The WCAG has a long list of criteria, but let’s walk through each of the principles and cover the primary considerations that they entail. This is by no means an exhaustive guide, but these points are a great place to start for those wishing to dive deeper into accessibility. 


“Information and user interface components must be presentable to users in ways they can perceive.”

This means text alternatives must be provided for all non-text content. For example, all “img” elements must make use of the “alt” attribute, even those that are purely decorative. There are too many situations that involve graphics in user interfaces to cover them all here, but the W3C has a guide that covers the many different uses of images and how to provide appropriate text alternatives.

Aside from text, another big aspect of this principle is the use of color. Color cannot be relied upon as the only visual means of conveying information. For instance, hyperlinks in a paragraph of text should have an underline or some other visual indicator that they are a clickable link. The color of text must also meet minimum contrast requirements, depending on the conformance level. There are many useful contrast checker tools online, but one that is particularly helpful to developers can be found in the Google Chrome DevTools. Click on the swatch next to the value of an element’s color property and it will provide the contrast ratio of that color, which conformance levels it meets (AA or AAA), and a visual indication of how much the color would need to change in order to meet the contrast requirements.


“User interface components and navigation must be operable.”

As mentioned earlier, this mainly relates to the ability to use the keyboard to operate the site. Using the Tab key, a user should be able to progress their focus throughout the elements on the page and use the Enter key to act upon components like links or buttons. There must also be a visible indicator of keyboard focus, so any element whose appearance would change on mouse hover should also change on keyboard focus.


“Information and the operation of user interface must be understandable.”

This principle mostly has to do with making content readable, predictable, and providing some assistance when user input is required.
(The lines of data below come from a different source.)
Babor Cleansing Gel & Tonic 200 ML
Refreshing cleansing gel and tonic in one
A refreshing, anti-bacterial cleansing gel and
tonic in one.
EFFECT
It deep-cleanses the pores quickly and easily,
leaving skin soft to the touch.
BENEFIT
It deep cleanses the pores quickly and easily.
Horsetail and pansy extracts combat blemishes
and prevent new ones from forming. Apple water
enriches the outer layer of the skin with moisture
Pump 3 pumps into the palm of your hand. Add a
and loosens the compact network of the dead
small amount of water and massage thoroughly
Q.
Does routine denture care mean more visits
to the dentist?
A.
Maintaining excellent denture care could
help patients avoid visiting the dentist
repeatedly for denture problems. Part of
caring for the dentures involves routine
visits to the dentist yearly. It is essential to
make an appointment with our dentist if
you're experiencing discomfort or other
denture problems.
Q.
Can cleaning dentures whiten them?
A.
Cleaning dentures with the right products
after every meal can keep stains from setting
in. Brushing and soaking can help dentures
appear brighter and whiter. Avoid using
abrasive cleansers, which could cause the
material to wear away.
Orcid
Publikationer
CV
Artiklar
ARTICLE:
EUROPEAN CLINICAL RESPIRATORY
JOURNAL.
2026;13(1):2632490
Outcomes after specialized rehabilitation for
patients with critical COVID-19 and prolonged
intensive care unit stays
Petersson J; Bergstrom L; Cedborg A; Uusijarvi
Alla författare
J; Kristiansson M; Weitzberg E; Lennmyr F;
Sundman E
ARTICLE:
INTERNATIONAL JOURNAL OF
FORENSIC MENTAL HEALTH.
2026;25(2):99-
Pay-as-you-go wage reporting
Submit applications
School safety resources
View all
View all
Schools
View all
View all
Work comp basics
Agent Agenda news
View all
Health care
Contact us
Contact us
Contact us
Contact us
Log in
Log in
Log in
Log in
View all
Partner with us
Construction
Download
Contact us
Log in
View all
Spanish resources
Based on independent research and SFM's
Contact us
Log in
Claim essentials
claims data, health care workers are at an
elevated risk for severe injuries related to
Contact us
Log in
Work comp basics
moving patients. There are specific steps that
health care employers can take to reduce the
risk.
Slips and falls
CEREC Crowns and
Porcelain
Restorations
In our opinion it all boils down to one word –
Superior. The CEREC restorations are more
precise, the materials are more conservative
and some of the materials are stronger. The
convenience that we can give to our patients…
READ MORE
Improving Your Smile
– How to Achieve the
The HTML element should indicate the language of the page through the use of the “lang” attribute, the navigation should be presented consistently throughout the site, and form fields should indicate errors and describe them to the user in text.


“Content must be robust enough that it can be interpreted reliably by a wide variety of user agents, including assistive technologies.”

A common assistive technology in the realm of web accessibility is the screen reader. This is a piece of software on your computer that parses the content of a web page and reads it aloud. In order to help screen readers do their job, web developers must write proper semantic markup and provide appropriate names and labels to interface components such as buttons and form fields.

Wrapping it Up

Building websites with accessibility in mind is certainly an investment, but it can have valuable returns. From the end user navigating the site to find their desired content, to the business stakeholders concerned with bounce rates and audience reach, to the developers maintaining the codebase, everyone stands to benefit from an accessible web.